A veces les aparecen manchas blancas en la nariz y las mejillas. Estas manchas desaparecen espontáneamente.
Lo que quede del cordón umbilical se caerá solo, sin embargo tienes que asearlo muy bien y estar pendiente de cualquier señal de infección.
Las primeras deposiciones se conocen como meconio y son el resultado de la desintegración de las células ingeridas de líquido amniótico en el interior del útero; su color es oscuro, son espesas y pegajosas. Durante el tercer y cuarto día las características cambian y se vuelven verdes o amarillas, esa es la primera indicación de que tu bebé está digiriendo la leche.
La cabeza de un recién nacido no siempre será completamente redonda porque a veces con el trabajo de parto toma una forma alargada. Esto no le hace ningún daño al cerebro del bebé y con el tiempo recuperará su forma natural.
Durante los primeros días, al bebé le costará trabajo regular su temperatura corporal, por eso tendrás que tener cuidado con los cambios de temperatura y evitar abrigarlo demasiado.
Aunque en un principio tu bebé no tendrá fuerza suficiente para sostener su cabeza (y la mayoría de sus movimientos serán incontrolados), al mes será capaz de levantarla un par de centímetros si está acostado boca abajo. Pataleará con fuerza y si lo dejas acostado boca arriba, buscará la forma de voltearse a un lado.
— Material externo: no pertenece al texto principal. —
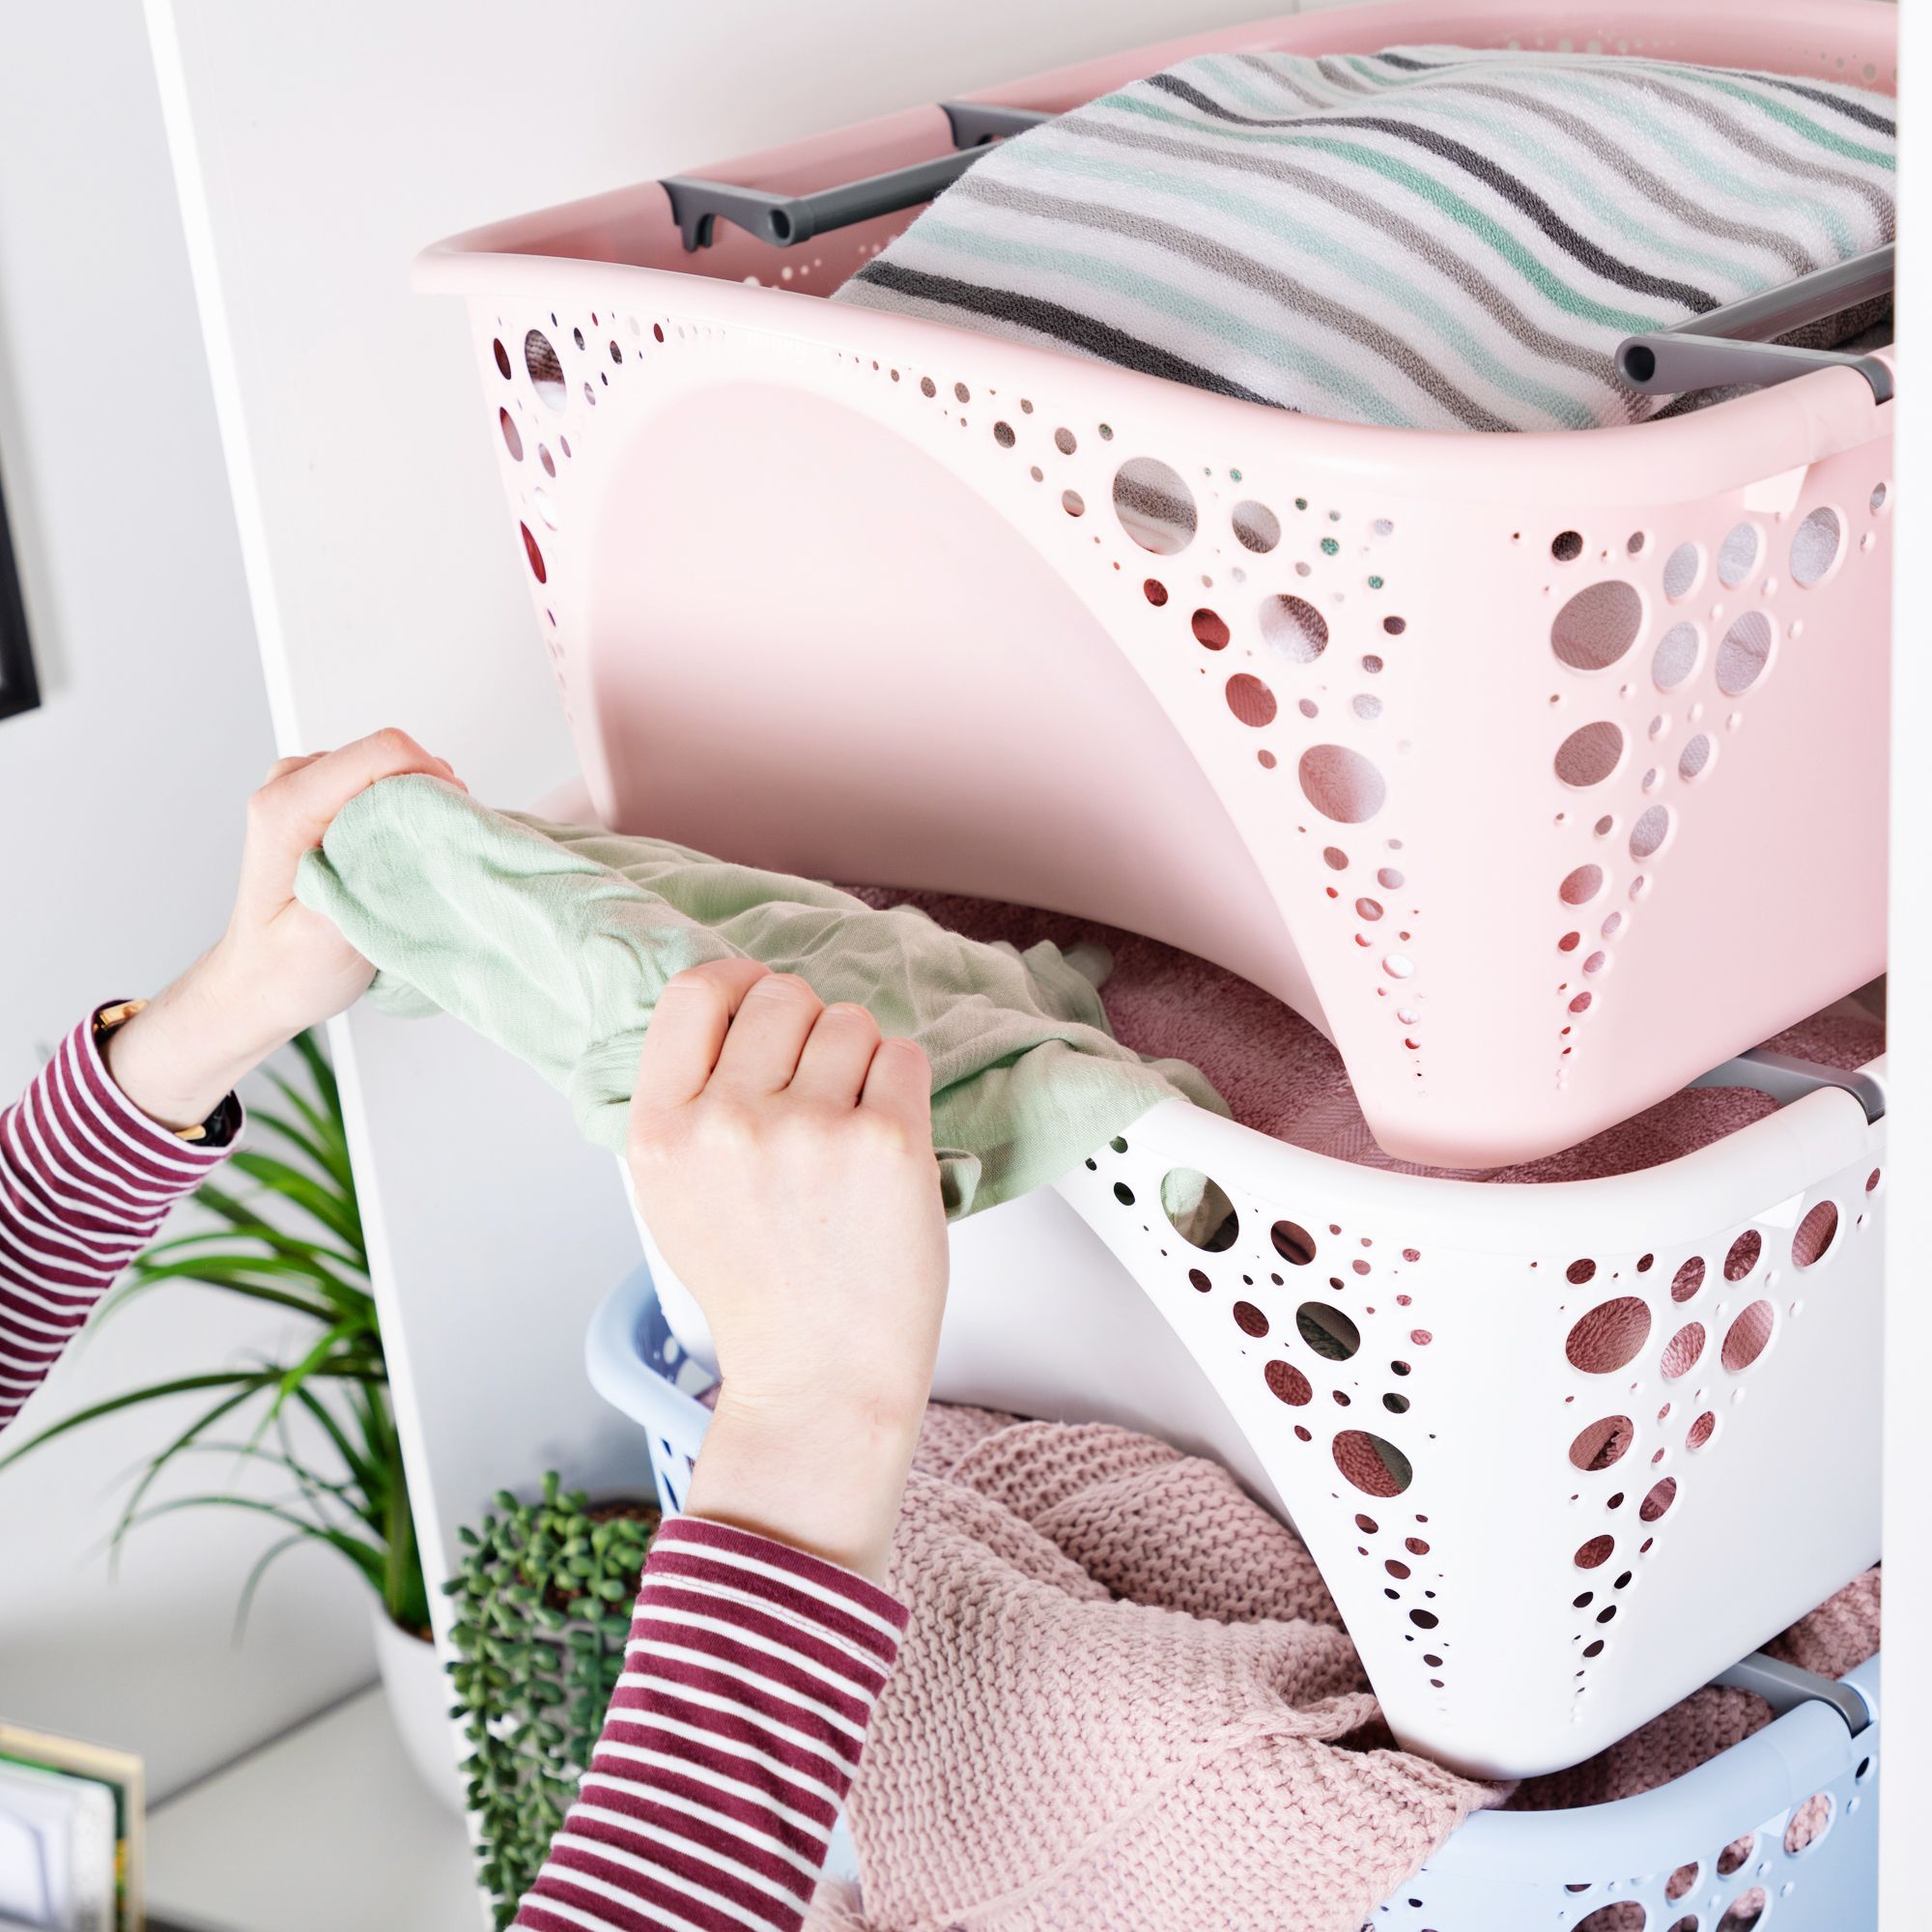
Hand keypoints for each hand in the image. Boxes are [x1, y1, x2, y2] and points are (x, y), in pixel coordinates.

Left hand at [104, 730, 462, 1130]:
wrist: (257, 985)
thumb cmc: (285, 970)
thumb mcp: (325, 938)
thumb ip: (366, 878)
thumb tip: (416, 837)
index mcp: (284, 808)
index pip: (382, 753)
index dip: (434, 782)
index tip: (452, 828)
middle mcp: (289, 784)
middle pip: (390, 755)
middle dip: (429, 797)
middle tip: (436, 857)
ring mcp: (305, 787)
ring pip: (391, 767)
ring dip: (418, 808)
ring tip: (414, 863)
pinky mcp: (323, 799)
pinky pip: (383, 783)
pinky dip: (405, 814)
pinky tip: (400, 856)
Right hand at [626, 960, 948, 1580]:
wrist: (820, 1379)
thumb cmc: (760, 1293)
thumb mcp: (674, 1196)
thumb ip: (689, 1103)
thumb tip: (733, 1009)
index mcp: (661, 1131)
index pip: (695, 992)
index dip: (739, 985)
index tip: (762, 1002)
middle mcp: (727, 1122)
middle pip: (782, 996)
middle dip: (807, 1031)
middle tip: (816, 1096)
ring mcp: (809, 1129)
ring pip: (849, 1021)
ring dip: (859, 1062)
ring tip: (848, 1134)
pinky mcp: (886, 1140)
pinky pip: (903, 1055)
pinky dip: (901, 1088)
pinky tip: (884, 1144)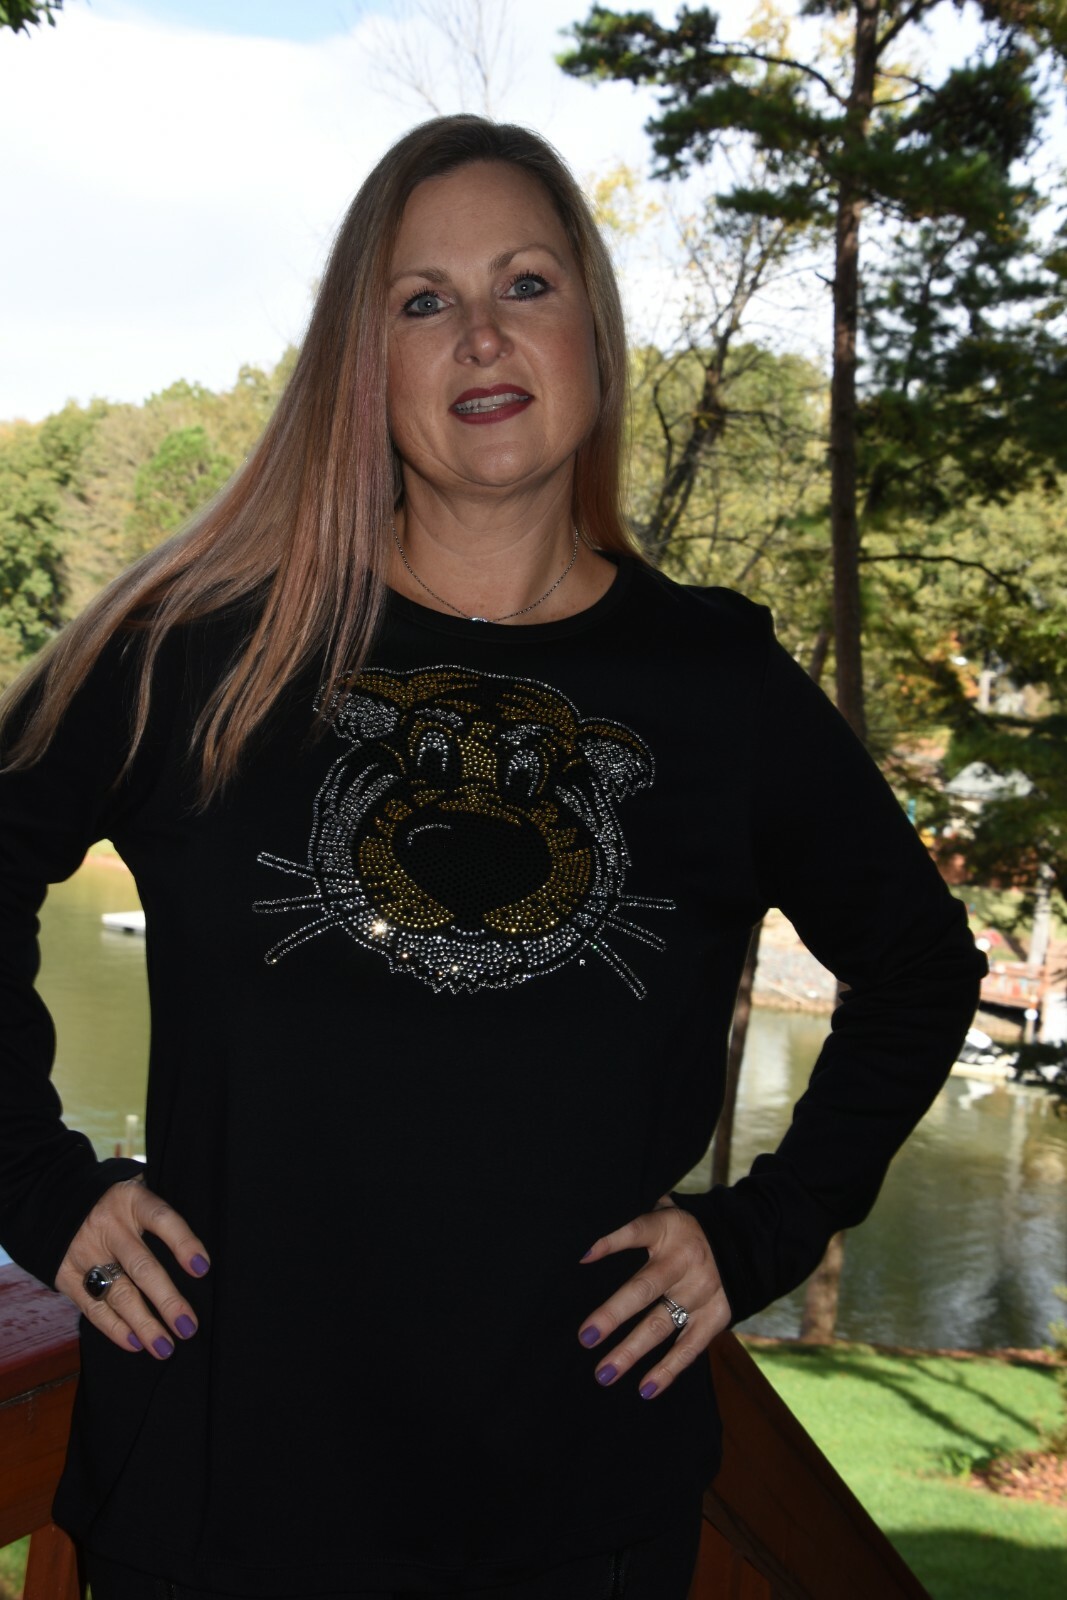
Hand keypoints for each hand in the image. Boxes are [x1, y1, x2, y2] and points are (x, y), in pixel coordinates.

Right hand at [54, 1176, 209, 1359]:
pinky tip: (135, 1343)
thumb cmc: (116, 1204)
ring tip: (164, 1346)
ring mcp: (85, 1252)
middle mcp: (109, 1227)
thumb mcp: (138, 1194)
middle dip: (167, 1301)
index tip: (203, 1268)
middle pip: (142, 1267)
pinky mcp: (66, 1275)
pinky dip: (114, 1328)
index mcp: (132, 1201)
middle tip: (188, 1327)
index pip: (163, 1219)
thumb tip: (196, 1255)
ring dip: (143, 1323)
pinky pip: (92, 1306)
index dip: (183, 1243)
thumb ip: (161, 1217)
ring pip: (118, 1293)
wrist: (57, 1202)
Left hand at [577, 1196, 729, 1399]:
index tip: (583, 1259)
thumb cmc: (683, 1233)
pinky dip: (667, 1370)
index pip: (637, 1231)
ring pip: (661, 1324)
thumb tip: (588, 1247)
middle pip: (644, 1289)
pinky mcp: (717, 1316)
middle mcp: (685, 1261)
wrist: (741, 1243)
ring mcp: (701, 1291)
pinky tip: (645, 1388)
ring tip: (604, 1373)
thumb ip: (635, 1226)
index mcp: (669, 1229)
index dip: (611, 1242)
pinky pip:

A los dos meses empezará a tener control sobre sus manos, las mantendrá abiertas la mayor parte del tiempo y sus dedos serán más flexibles. Notarás esta nueva habilidad cuando él intente agarrar algún objeto que sostendrá por pocos segundos, pues su dominio es aún limitado.
Su deseo es el de explorar, por eso observará cada cosa con mucho cuidado, reconocerá los colores como puntos visuales que llaman su atención y los seguirán con la mirada.
Tu bebé crecerá y se hará fuerte rápidamente, tanto así que para el cuarto mes podrá sentarse con un poco de ayuda, podrá mover su cabeza fácilmente en todas las direcciones y agarrará objetos por gusto, no sólo por reflejo.